▶ _THE PROBLEM_: Reproduce word for word the listing lines that begin with the one containing "line at (2007, 633): solid -> dashed" and end with the one containing "part at (1077, 1014)", both included.

▶ _DATASET RECORDS_:
——

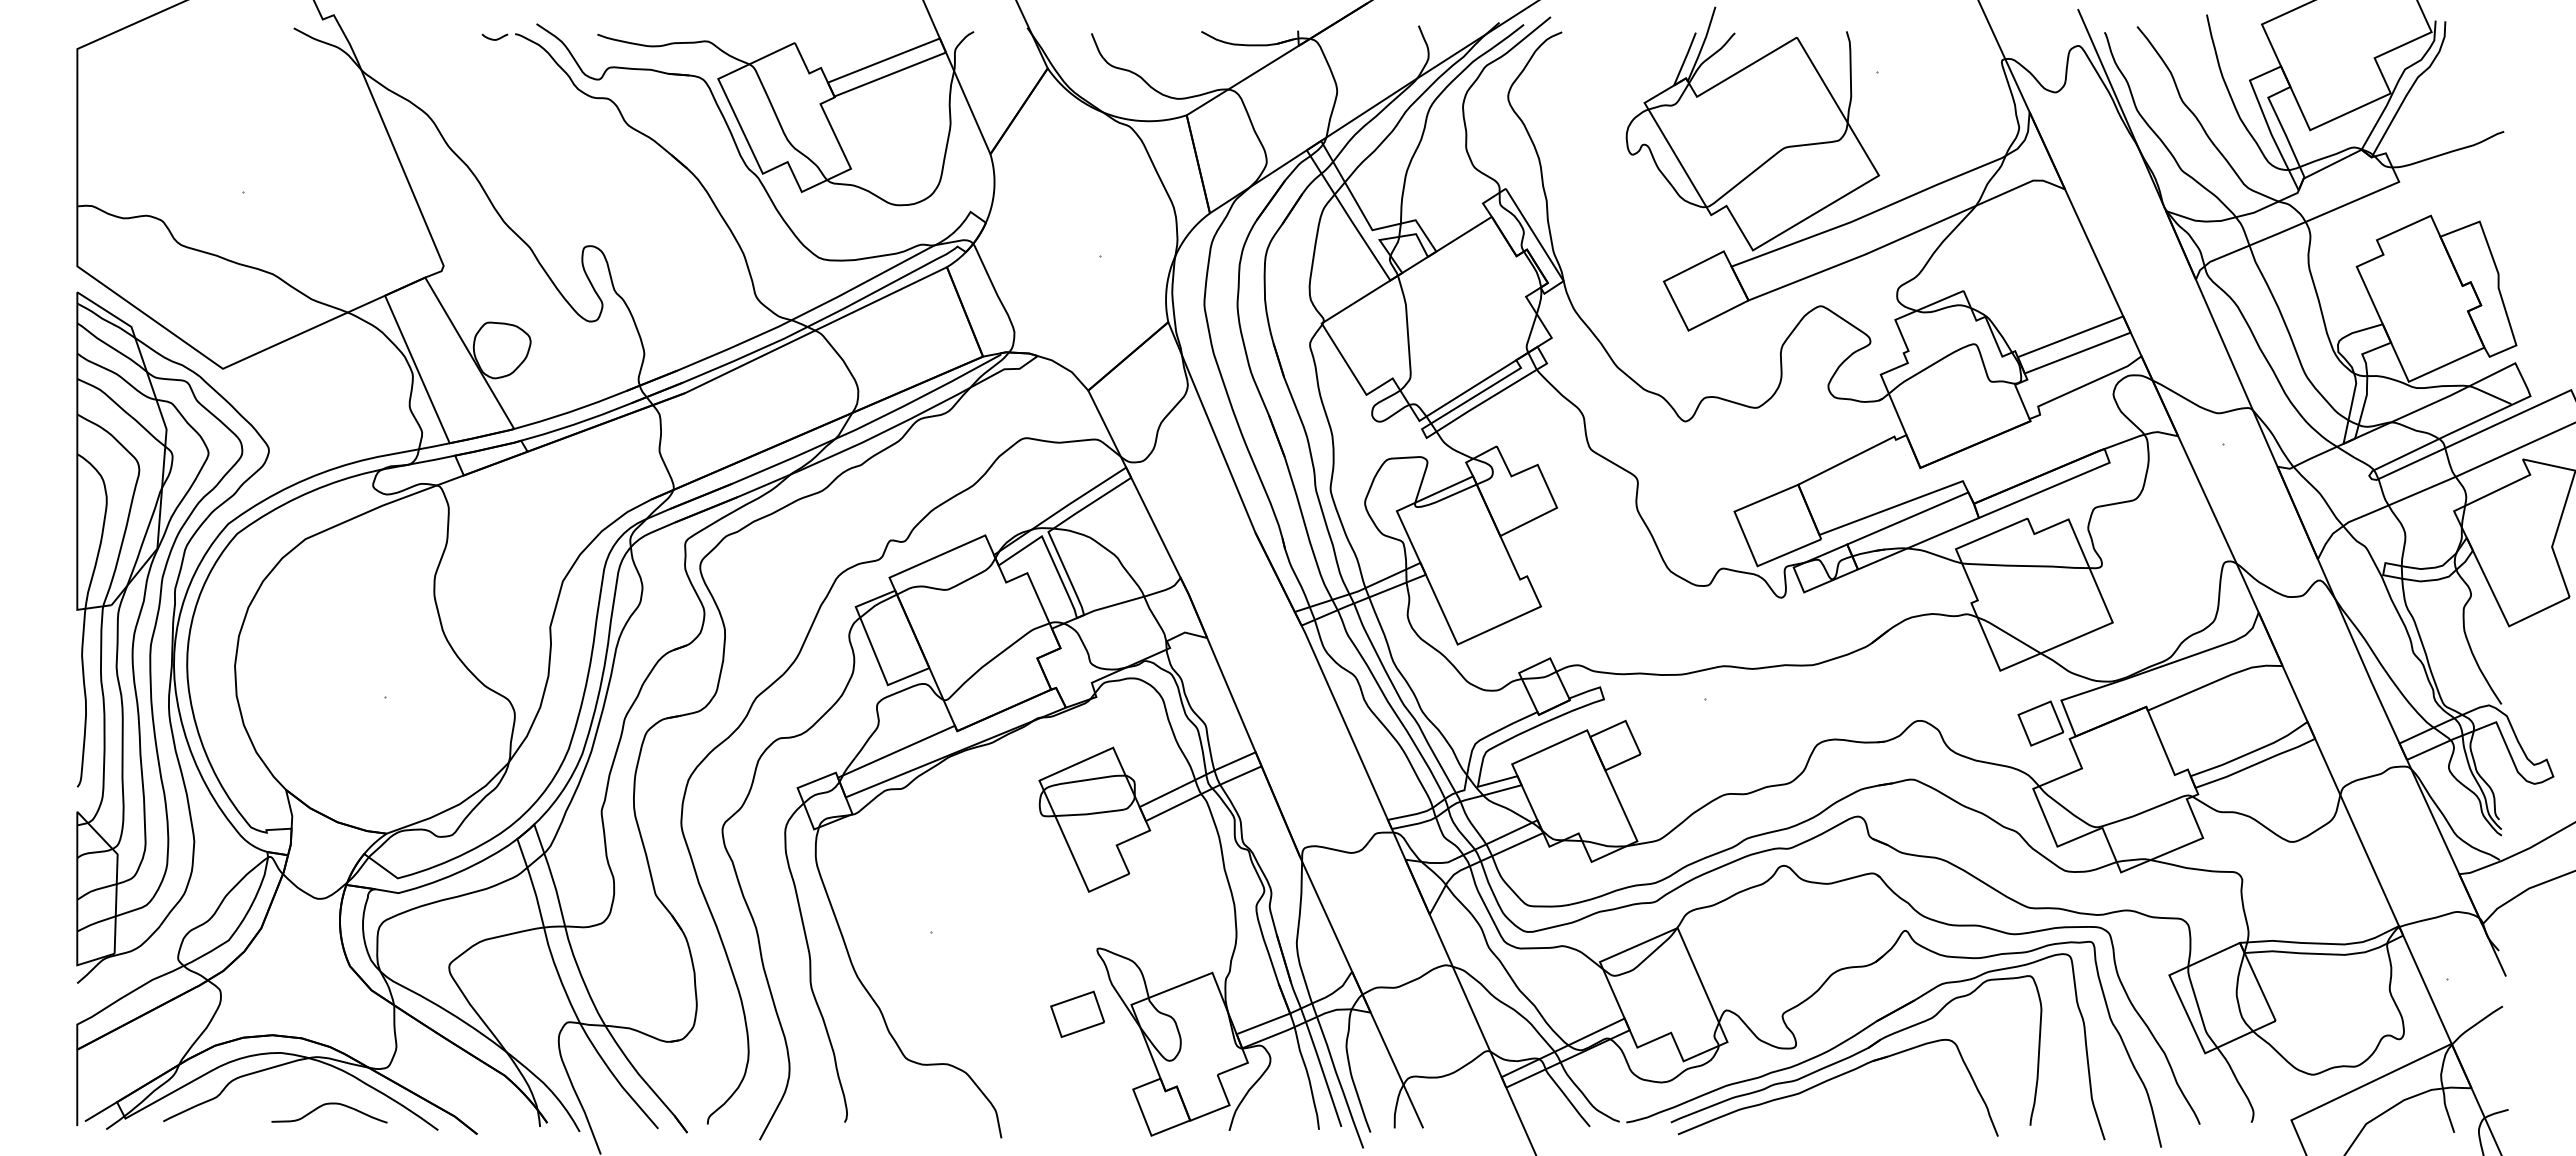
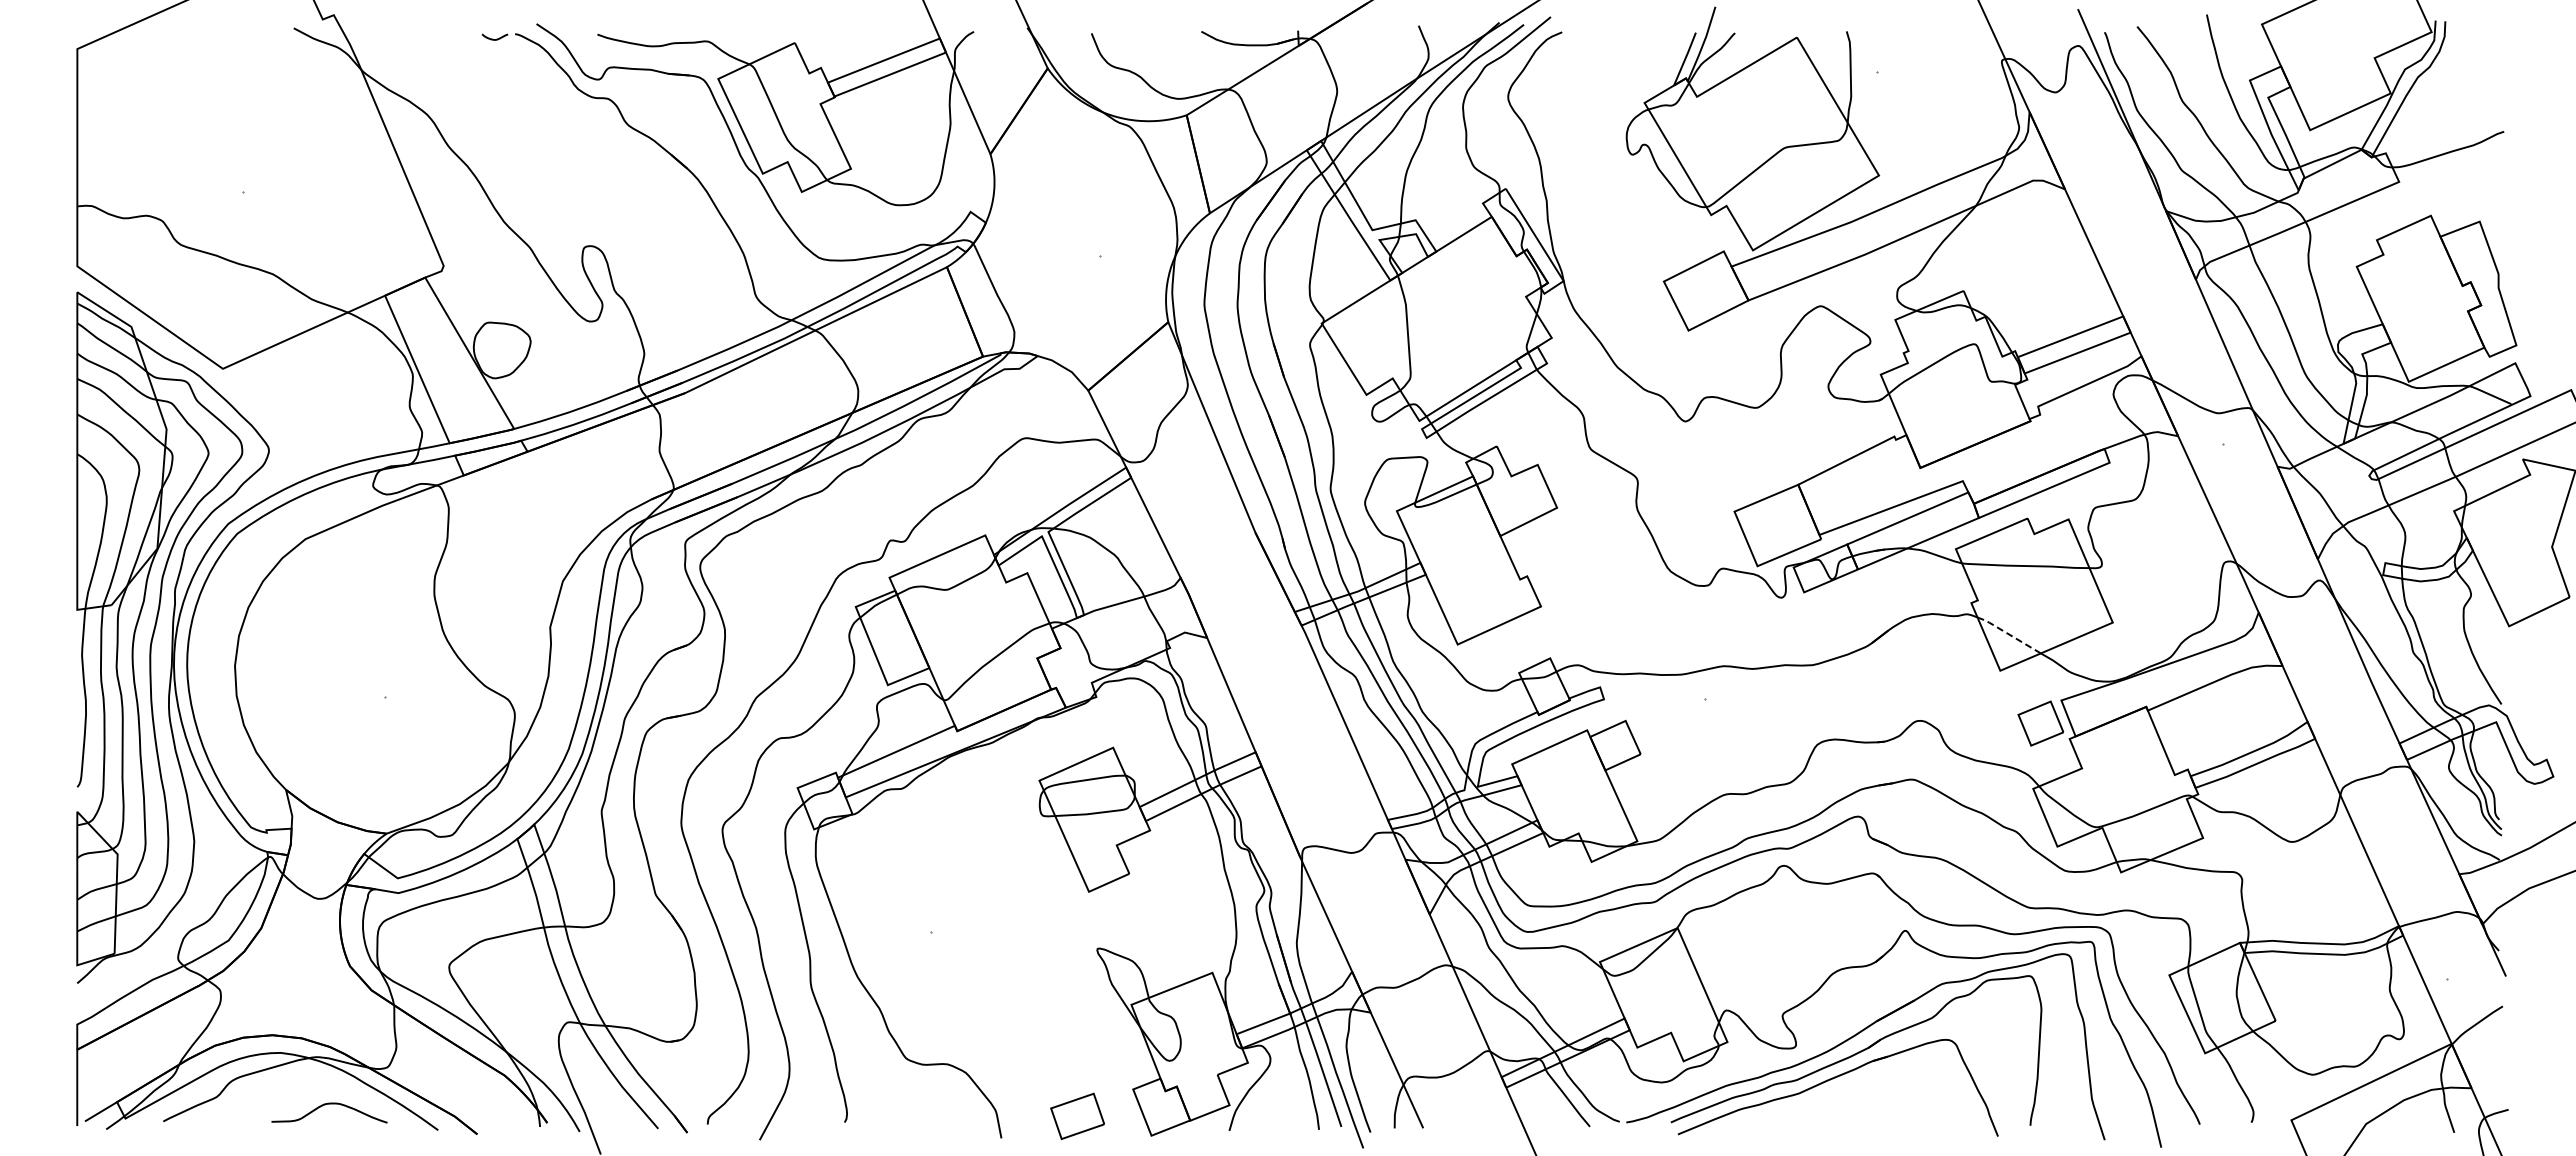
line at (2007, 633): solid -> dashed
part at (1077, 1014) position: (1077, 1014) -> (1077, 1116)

——

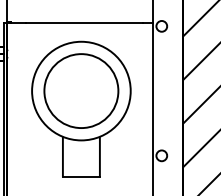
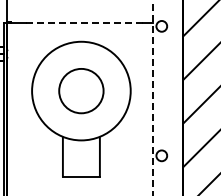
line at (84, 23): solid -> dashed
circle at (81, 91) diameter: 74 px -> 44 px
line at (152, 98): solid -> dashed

——

▶ _FINISHED TASK_:
line at (2007, 633): solid -> dashed
part at (1077, 1014) position: (1077, 1014) -> (1077, 1116)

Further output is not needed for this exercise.